The expected output is every line from the one containing "ARABARAFATRAVELS@GMAIL.COM" to the end of the data below, exactly, and no other line.
:: Records for this task ::
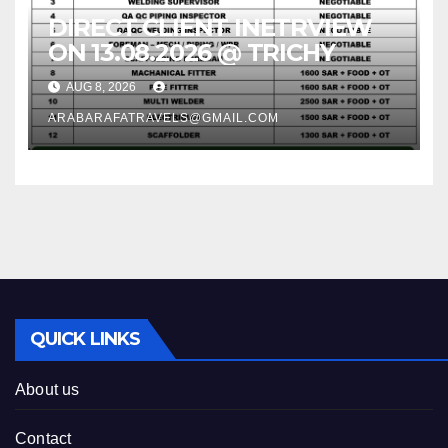
DIRECT CLIENT INETRVIEW
ON 13.08.2026 @ TRICHY
AUG 8, 2026
ARABARAFATRAVELS@GMAIL.COM
QUICK LINKS
About us
Contact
:::
Answer space -
ARABARAFATRAVELS@GMAIL.COM
QUICK LINKS
About us
Contact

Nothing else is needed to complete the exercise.